From the first line to the last, set down the material exactly and drop every picture.

##### Data extract #####

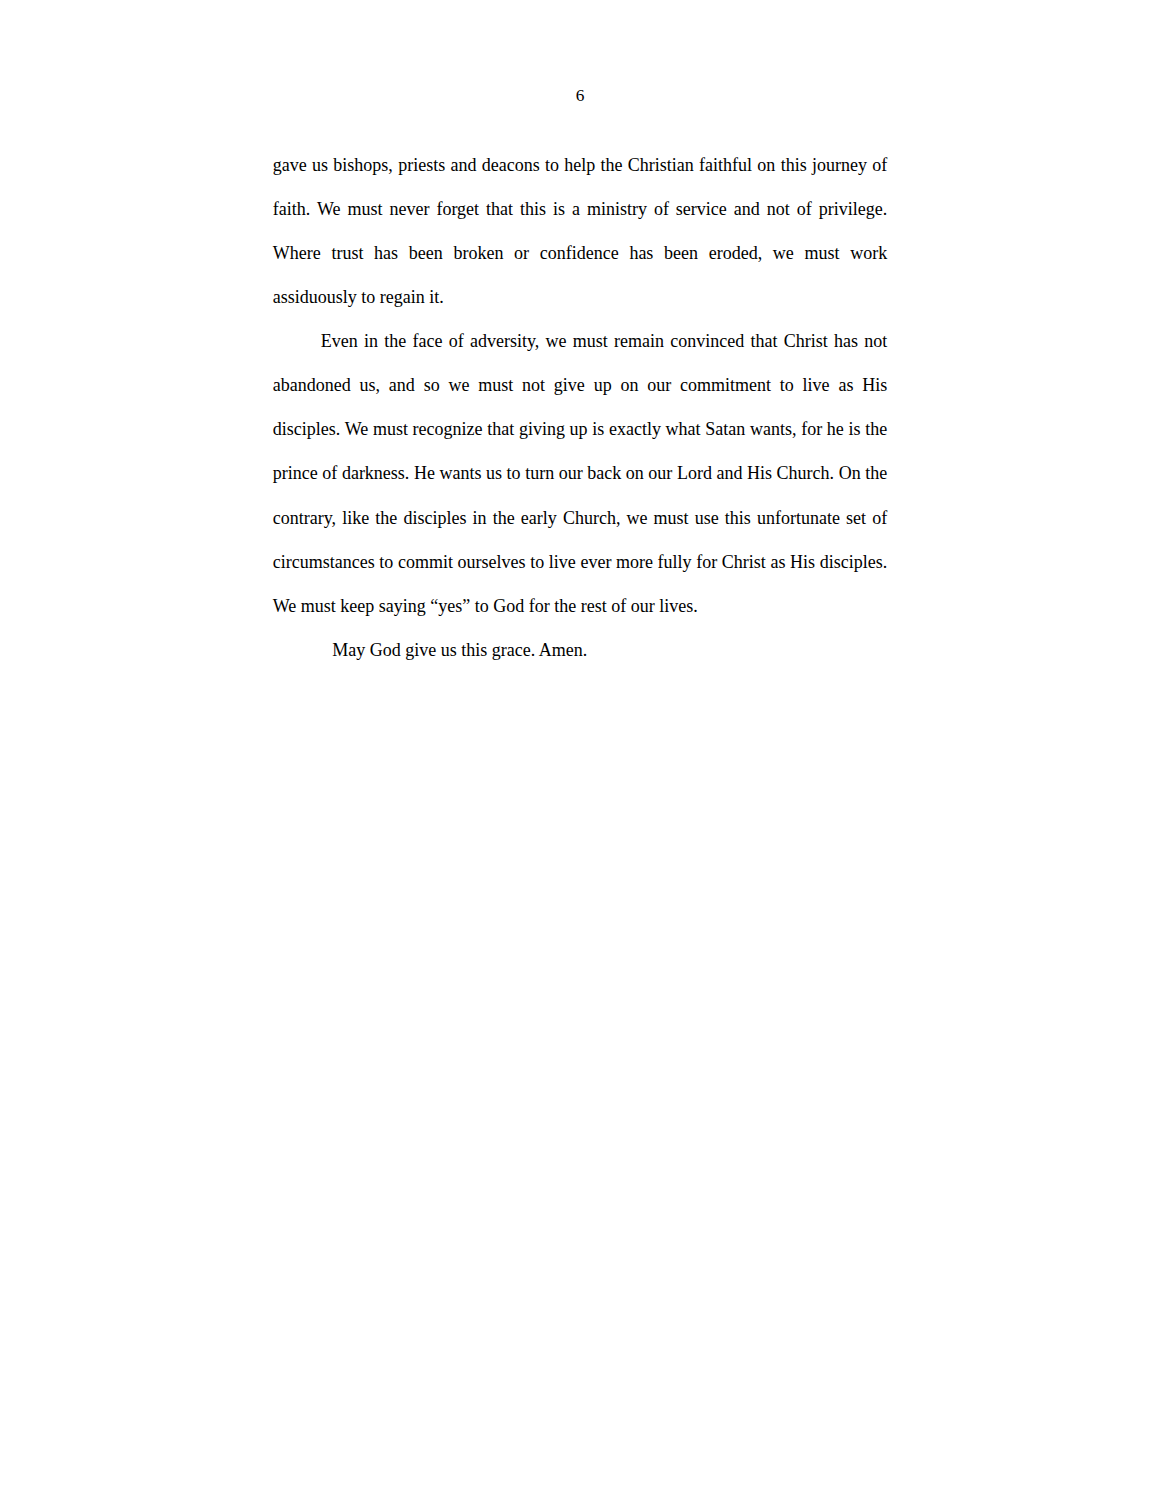6
gave us bishops, priests and deacons to help the Christian faithful on this journey of faith. We must never forget that this is a ministry of service and not of privilege. Where trust has been broken or confidence has been eroded, we must work assiduously to regain it.
Even in the face of adversity, we must remain convinced that Christ has not abandoned us, and so we must not give up on our commitment to live as His disciples. We must recognize that giving up is exactly what Satan wants, for he is the prince of darkness. He wants us to turn our back on our Lord and His Church. On the contrary, like the disciples in the early Church, we must use this unfortunate set of circumstances to commit ourselves to live ever more fully for Christ as His disciples. We must keep saying “yes” to God for the rest of our lives.
May God give us this grace. Amen.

#####

Response to the task:
6
gave us bishops, priests and deacons to help the Christian faithful on this journey of faith. We must never forget that this is a ministry of service and not of privilege. Where trust has been broken or confidence has been eroded, we must work assiduously to regain it.
Even in the face of adversity, we must remain convinced that Christ has not abandoned us, and so we must not give up on our commitment to live as His disciples. We must recognize that giving up is exactly what Satan wants, for he is the prince of darkness. He wants us to turn our back on our Lord and His Church. On the contrary, like the disciples in the early Church, we must use this unfortunate set of circumstances to commit ourselves to live ever more fully for Christ as His disciples. We must keep saying “yes” to God for the rest of our lives.
May God give us this grace. Amen.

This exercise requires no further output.